The Cup that Survived Me
On Pottery, Anxiety, and Building Containers for Healing
This cup is not my best work. In fact, I made it—all of it, from the pottery wheel—during a season when deliberately choosing things I was bad at was part of my healing journey.
A few years ago, after my first panic attack sent me to the ER and into several months anxiety so severe I was experiencing dpdr daily, I found myself in structured group therapy (IOP) several times a week. When that time came to an end and I started reflecting on what I needed next, I realized something important: getting myself somewhere three times a week had been the most stabilizing part of recovery.
So, I did the rational (at least to me) thing. I signed up for a pottery class.
Now, let me make one thing perfectly clear. I am terrible pottery, sculpture, pretty much anything that crosses properly into being 3D. Give me paper, ink, layout, symbolism, I’m a native swimmer. Put a lump of clay on a wheel and ask me to center it? I think there’s a pottery teacher somewhere still laughing.
“It’s certainly not a heroic object. It’s slightly uneven, and the handle is a little too small, so even functionally, it’s questionable. But it has traveled. It’s held survival, humility, family supply chains, international logistics, addiction, rationing, normalization, and now ordinary rhythm.”
Which is exactly why I chose it.
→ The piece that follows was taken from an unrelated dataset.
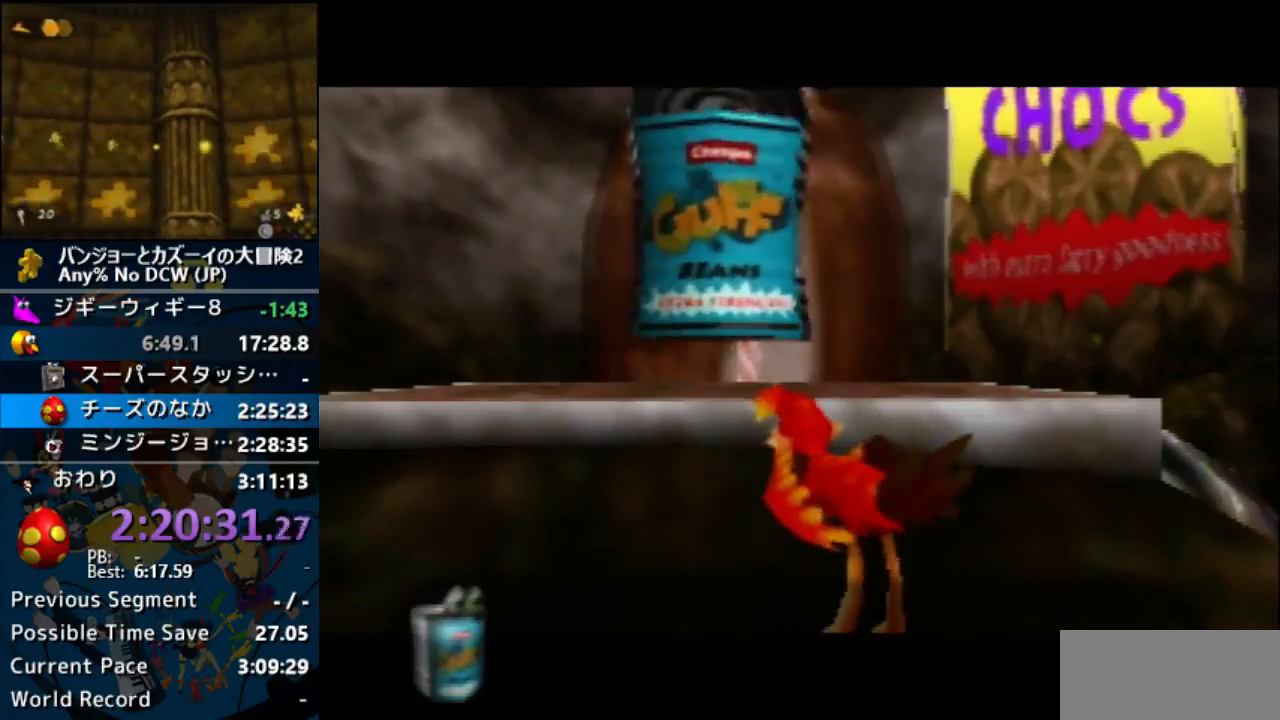
{"buttons": ["A"], "left_stick": "center", "events": []}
I needed something that would get me out of the house regularly and reconnect me to my creativity. And I needed that something to have no potential for becoming Mayura. Something where the goal was simply: show up, put hands in clay, and—no matter how I was feeling that day—stay.
This wasn’t the first time clay had shown up during destabilization. Years earlier, in art therapy, I was handed a small lump of clay and told I had sixty seconds to make something. I made a wonky pinch pot and then immediately disqualified it, saying, “That’s not me. That’s just what we learned in kindergarten.” My therapist looked at me and said, “Okay. But if you didn’t make that, who did?”
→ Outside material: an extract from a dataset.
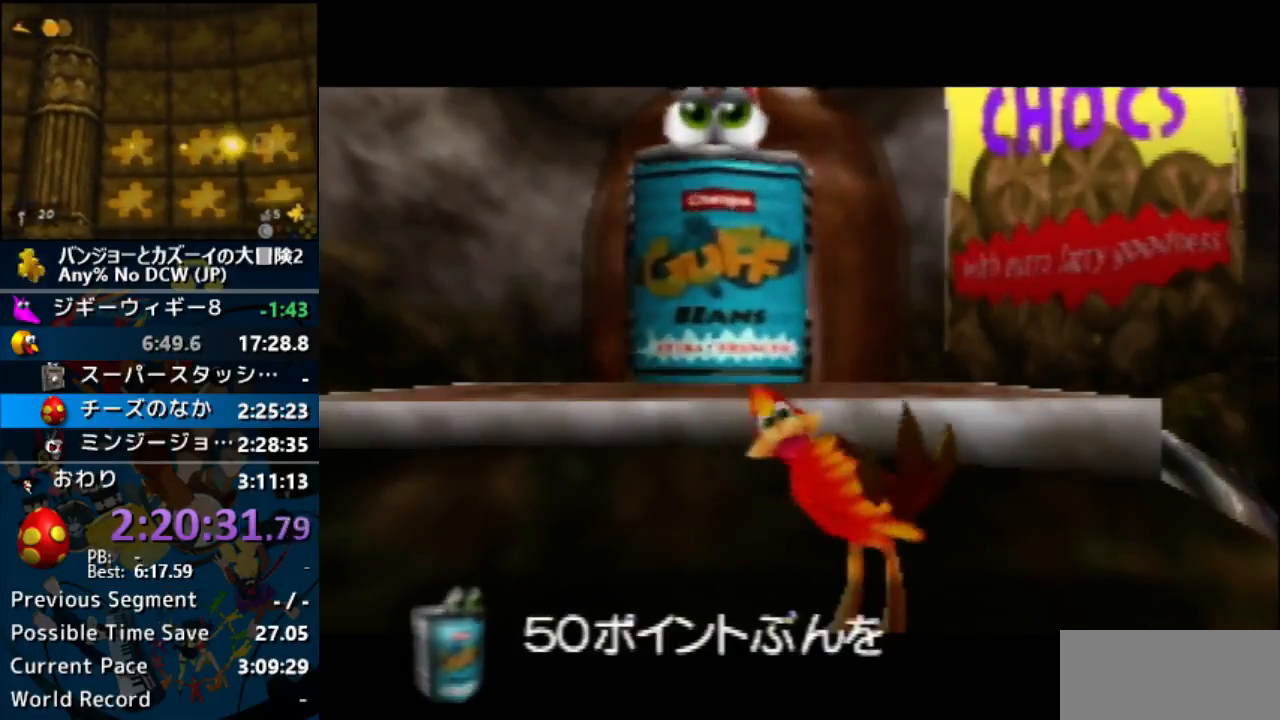
{"buttons": ["A"], "left_stick": "center", "events": [[367, "left_stick", "up"], [433, "left_stick", "center"]]}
That pinch pot now holds the candle on the altar that lights everything else.
This cup came out of the later season.
I made an early one with birds on it and gifted it to a friend. But I loved the size (small, round, steady, about 6oz.) so I made a second one for myself. I painted it black like a night sky and added vertical stripes of rainbow down the sides. Two sides of me, sitting next to each other: darkness and full-spectrum, void and color, containment and signal.
At the time, it was just a cup.
Meanwhile, in a totally separate storyline, my husband’s family had begun ferrying Royal Chai into our house from several continents. His mom and sisters (located variously in London, Johannesburg, and Durban) started packing suitcases with instant masala. It was addictive and, at the time, impossible to find in the US. Every visit included a ceremonial handoff of bags of the stuff. Rationing became necessary.
Fast forward to this year: Royal Chai is now available on Amazon, and I realized something mildly miraculous. The sachet is the exact right strength for the volume of this gloriously wonky, storied, entirely “me” cup.
Now I drink 1–2 cups of this chai a day. Afternoon work sessions or post-dinner returns to the studio, sometimes both. This cup that was born in a season of nervous system triage has become a daily vessel for steady focus.
It’s certainly not a heroic object. It’s slightly uneven, and the handle is a little too small, so even functionally, it’s questionable. But it has traveled. It’s held survival, humility, family supply chains, international logistics, addiction, rationing, normalization, and now ordinary rhythm.
It began as proof that I could sit at a wheel (and with my nervous system) and not unravel. Now it holds chai while I work. There’s something about that arc that feels worth noting. Maybe not everything we make needs to be great, or even good. Maybe they just need to be real enough to outlast the version of us who made them.